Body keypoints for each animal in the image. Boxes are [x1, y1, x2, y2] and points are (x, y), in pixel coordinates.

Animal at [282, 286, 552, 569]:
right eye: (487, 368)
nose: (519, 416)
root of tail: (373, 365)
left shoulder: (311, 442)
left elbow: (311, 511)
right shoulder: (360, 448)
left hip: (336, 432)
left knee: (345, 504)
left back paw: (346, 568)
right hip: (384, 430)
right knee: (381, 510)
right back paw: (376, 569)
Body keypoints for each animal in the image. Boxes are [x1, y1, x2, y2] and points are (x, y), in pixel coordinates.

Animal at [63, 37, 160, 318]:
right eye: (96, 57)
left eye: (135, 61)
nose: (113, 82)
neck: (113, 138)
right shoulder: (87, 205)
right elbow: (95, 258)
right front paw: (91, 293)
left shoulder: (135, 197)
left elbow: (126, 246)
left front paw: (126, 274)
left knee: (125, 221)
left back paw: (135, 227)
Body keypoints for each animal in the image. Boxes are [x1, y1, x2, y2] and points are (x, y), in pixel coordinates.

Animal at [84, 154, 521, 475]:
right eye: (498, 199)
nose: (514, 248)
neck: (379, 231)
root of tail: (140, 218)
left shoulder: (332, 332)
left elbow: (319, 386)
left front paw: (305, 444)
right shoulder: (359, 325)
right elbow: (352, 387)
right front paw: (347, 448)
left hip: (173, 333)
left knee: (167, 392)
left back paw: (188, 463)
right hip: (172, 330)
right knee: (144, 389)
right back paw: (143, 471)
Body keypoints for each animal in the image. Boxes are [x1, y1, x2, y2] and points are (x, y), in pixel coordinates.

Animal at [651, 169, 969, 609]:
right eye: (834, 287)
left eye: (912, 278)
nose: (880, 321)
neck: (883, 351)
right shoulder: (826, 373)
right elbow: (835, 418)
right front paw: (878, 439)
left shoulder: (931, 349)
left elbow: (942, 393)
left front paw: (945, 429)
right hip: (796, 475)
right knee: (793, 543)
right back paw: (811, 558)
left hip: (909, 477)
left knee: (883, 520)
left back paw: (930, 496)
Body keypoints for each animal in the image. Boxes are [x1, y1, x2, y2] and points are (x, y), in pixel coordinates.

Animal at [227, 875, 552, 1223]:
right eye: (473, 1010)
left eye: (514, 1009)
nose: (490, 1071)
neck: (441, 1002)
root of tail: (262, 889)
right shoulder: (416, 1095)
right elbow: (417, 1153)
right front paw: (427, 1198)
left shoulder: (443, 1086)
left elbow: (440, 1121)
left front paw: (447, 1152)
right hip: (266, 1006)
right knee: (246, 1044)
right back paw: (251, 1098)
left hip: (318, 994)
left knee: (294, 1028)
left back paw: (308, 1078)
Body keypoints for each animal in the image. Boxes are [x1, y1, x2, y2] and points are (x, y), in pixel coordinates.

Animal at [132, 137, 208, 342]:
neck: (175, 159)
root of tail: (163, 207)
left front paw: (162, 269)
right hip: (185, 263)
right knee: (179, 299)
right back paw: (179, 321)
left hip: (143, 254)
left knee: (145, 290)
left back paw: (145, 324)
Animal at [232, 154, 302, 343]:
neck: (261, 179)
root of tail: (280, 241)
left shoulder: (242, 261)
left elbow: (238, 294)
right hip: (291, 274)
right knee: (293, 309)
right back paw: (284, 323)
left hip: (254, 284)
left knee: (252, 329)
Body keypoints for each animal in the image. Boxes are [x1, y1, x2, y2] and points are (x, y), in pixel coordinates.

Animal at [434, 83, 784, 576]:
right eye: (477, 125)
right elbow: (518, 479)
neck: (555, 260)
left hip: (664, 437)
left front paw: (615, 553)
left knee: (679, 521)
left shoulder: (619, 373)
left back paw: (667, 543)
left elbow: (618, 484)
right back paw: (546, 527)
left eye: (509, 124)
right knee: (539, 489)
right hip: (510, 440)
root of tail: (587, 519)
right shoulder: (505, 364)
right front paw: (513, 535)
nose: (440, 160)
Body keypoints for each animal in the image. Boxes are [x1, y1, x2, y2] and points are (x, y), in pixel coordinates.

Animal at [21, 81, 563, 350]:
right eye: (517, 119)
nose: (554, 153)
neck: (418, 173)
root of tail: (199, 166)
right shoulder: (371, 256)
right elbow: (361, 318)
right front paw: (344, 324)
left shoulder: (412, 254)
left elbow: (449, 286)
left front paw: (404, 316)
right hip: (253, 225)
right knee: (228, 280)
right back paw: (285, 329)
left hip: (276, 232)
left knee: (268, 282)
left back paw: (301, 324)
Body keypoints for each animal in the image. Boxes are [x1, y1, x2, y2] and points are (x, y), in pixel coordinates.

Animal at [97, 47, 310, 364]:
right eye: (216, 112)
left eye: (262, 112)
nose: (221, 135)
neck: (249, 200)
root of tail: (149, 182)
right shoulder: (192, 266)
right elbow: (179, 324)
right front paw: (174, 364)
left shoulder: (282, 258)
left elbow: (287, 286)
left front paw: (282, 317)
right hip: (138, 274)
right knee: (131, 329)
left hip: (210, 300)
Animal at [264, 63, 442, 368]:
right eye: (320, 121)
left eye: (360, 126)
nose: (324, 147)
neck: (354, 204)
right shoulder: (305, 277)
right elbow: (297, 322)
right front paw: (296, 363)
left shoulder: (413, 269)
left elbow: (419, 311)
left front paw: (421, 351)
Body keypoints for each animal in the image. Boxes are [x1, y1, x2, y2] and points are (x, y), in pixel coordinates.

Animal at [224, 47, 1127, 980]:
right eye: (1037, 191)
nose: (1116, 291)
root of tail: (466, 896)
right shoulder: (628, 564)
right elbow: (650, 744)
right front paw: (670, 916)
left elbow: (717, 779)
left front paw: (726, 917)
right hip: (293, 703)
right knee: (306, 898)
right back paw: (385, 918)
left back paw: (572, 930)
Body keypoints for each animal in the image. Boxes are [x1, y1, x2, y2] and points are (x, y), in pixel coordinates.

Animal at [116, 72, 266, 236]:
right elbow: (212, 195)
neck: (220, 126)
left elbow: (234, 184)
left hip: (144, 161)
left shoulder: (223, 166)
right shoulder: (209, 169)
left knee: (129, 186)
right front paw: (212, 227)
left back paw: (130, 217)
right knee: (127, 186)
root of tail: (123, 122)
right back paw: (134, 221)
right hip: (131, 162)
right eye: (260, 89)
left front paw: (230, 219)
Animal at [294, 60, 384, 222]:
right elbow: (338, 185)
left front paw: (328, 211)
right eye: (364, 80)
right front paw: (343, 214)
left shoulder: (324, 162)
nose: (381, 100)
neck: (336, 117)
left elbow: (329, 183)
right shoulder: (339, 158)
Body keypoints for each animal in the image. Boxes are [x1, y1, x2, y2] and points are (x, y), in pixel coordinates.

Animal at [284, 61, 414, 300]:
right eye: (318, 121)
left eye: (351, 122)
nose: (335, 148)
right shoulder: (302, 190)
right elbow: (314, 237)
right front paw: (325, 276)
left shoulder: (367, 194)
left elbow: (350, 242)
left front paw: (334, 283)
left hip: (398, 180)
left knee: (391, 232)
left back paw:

• Work request
Reproduce every entry, word for word.

• Output of the task
Body keypoints for each animal in the image. Boxes are [x1, y1, x2, y2] and points are (x, y), in pixel coordinates.

Animal at [282, 286, 552, 569]:
right eye: (487, 368)
nose: (519, 416)
root of tail: (373, 365)
left shoulder: (311, 442)
left elbow: (311, 511)
right shoulder: (360, 448)
left hip: (336, 432)
left knee: (345, 504)
left back paw: (346, 568)
right hip: (384, 430)
right knee: (381, 510)
right back paw: (376, 569)
Body keypoints for each animal in the image. Boxes are [x1, y1, x2, y2] and points are (x, y), in pixel coordinates.

Animal at [63, 37, 160, 318]:
right eye: (96, 57)
left eye: (135, 61)
nose: (113, 82)
neck: (113, 138)
right shoulder: (87, 205)
right elbow: (95, 258)
right front paw: (91, 293)
left shoulder: (135, 197)
left elbow: (126, 246)
left front paw: (126, 274)
left knee: (125, 221)
left back paw: (135, 227)
Body keypoints for each animal in the image. Boxes are [x1, y1, x2, y2] and points are (x, y), in pixel coordinates.

Animal at [84, 154, 521, 475]:
right eye: (498, 199)
nose: (514, 248)
neck: (379, 231)
root of tail: (140, 218)
left shoulder: (332, 332)
left elbow: (319, 386)
left front paw: (305, 444)
right shoulder: (359, 325)
right elbow: (352, 387)
right front paw: (347, 448)
left hip: (173, 333)
left knee: (167, 392)
left back paw: (188, 463)
right hip: (172, 330)
right knee: (144, 389)
right back paw: (143, 471)
Body keypoints for each animal in the image. Boxes are [x1, y1, x2, y2] and points are (x, y), in pixel coordinates.

Animal at [651, 169, 969, 609]:
right eye: (834, 287)
left eye: (912, 278)
nose: (880, 321)
neck: (883, 351)
right shoulder: (826, 373)
right elbow: (835, 418)
right front paw: (878, 439)
left shoulder: (931, 349)
left elbow: (942, 393)
left front paw: (945, 429)
right hip: (796, 475)
right knee: (793, 543)
right back paw: (811, 558)
left hip: (909, 477)
left knee: (883, 520)
left back paw: (930, 496)
Body keypoints for each animal in the image. Boxes are [x1, y1, x2, y2] and points are (x, y), in pixel coordinates.

Animal at [227, 875, 552, 1223]:
right eye: (473, 1010)
left eye: (514, 1009)
nose: (490, 1071)
neck: (441, 1002)
root of tail: (262, 889)
right shoulder: (416, 1095)
right elbow: (417, 1153)
right front paw: (427, 1198)
left shoulder: (443, 1086)
left elbow: (440, 1121)
left front paw: (447, 1152)
right hip: (266, 1006)
right knee: (246, 1044)
right back paw: (251, 1098)
left hip: (318, 994)
left knee: (294, 1028)
left back paw: (308, 1078)
Body keypoints for each animal in the image. Boxes are [x1, y1, x2, y2] and points are (x, y), in pixel coordinates.

Animal at [132, 137, 208, 342]:
neck: (175, 159)
root of tail: (163, 207)
left front paw: (162, 269)
right hip: (185, 263)
right knee: (179, 299)
right back paw: (179, 321)
left hip: (143, 254)
left knee: (145, 290)
left back paw: (145, 324)
Animal at [232, 154, 302, 343]:
neck: (261, 179)
root of tail: (280, 241)
left shoulder: (242, 261)
left elbow: (238, 294)
right hip: (291, 274)
right knee: (293, 309)
right back paw: (284, 323)
left hip: (254, 284)
left knee: (252, 329)
Body keypoints for each animal in the image. Boxes are [x1, y1, x2, y2] and points are (x, y), in pixel coordinates.

Animal at [434, 83, 784, 576]:
right eye: (477, 125)
right elbow: (518, 479)
neck: (555, 260)
left hip: (664, 437)
left front paw: (615, 553)
left knee: (679, 521)
left shoulder: (619, 373)
left back paw: (667, 543)
left elbow: (618, 484)
right back paw: (546, 527)
left eye: (509, 124)
right knee: (539, 489)
right hip: (510, 440)
root of tail: (587, 519)
right shoulder: (505, 364)
right front paw: (513, 535)
nose: (440, 160)
Body keypoints for each animal in the image. Boxes are [x1, y1, x2, y2] and points are (x, y), in pixel coordinates.

Animal at [21, 81, 563, 350]:
right eye: (517, 119)
nose: (554, 153)
neck: (418, 173)
root of tail: (199, 166)
right shoulder: (371, 256)
right elbow: (361, 318)
right front paw: (344, 324)
left shoulder: (412, 254)
left elbow: (449, 286)
left front paw: (404, 316)
right hip: (253, 225)
right knee: (228, 280)
right back paw: (285, 329)
left hip: (276, 232)
left knee: (268, 282)
left back paw: (301, 324)
Body keypoints for each animal in the image. Boxes are [x1, y1, x2, y2] and points are (x, y), in pixel coordinates.

Animal at [97, 47, 310, 364]:
right eye: (216, 112)
left eye: (262, 112)
nose: (221, 135)
neck: (249, 200)
root of tail: (149, 182)
right shoulder: (192, 266)
right elbow: (179, 324)
right front paw: (174, 364)
left shoulder: (282, 258)
left elbow: (287, 286)
left front paw: (282, 317)
right hip: (138, 274)
right knee: (131, 329)
left hip: (210, 300)
Animal at [264, 63, 442, 368]:
right eye: (320, 121)
left eye: (360, 126)
nose: (324, 147)
neck: (354, 204)
right shoulder: (305, 277)
right elbow: (297, 322)
right front paw: (296, 363)
left shoulder: (413, 269)
left elbow: (419, 311)
left front paw: (421, 351)
Body keypoints for each animal in the image. Boxes are [x1, y1, x2, y2] and points are (x, y), in pixel coordinates.

Animal at [224, 47, 1127, 980]:
right eye: (1037, 191)
nose: (1116, 291)
root of tail: (466, 896)
right shoulder: (628, 564)
right elbow: (650, 744)
right front paw: (670, 916)
left elbow: (717, 779)
left front paw: (726, 917)
right hip: (293, 703)
right knee: (306, 898)
right back paw: (385, 918)
left back paw: (572, 930)
Body keypoints for each animal in the image. Boxes are [x1, y1, x2, y2] and points are (x, y), in pixel coordinates.

Animal at [116, 72, 266, 236]:
right elbow: (212, 195)
neck: (220, 126)
left elbow: (234, 184)
left hip: (144, 161)
left shoulder: (223, 166)
right shoulder: (209, 169)
left knee: (129, 186)
right front paw: (212, 227)
left back paw: (130, 217)
right knee: (127, 186)
root of tail: (123, 122)
right back paw: (134, 221)
right hip: (131, 162)
right eye: (260, 89)
left front paw: (230, 219)
Animal at [294, 60, 384, 222]:
right elbow: (338, 185)
left front paw: (328, 211)
right eye: (364, 80)
right front paw: (343, 214)
left shoulder: (324, 162)
nose: (381, 100)
neck: (336, 117)
left elbow: (329, 183)
right shoulder: (339, 158)
Body keypoints for each animal in the image. Boxes are [x1, y1, x2, y2] and points are (x, y), in pixel coordinates.

Animal at [284, 61, 414, 300]:
right eye: (318, 121)
left eye: (351, 122)
nose: (335, 148)
right shoulder: (302, 190)
right elbow: (314, 237)
right front paw: (325, 276)
left shoulder: (367, 194)
left elbow: (350, 242)
left front paw: (334, 283)
left hip: (398, 180)
left knee: (391, 232)
left back paw:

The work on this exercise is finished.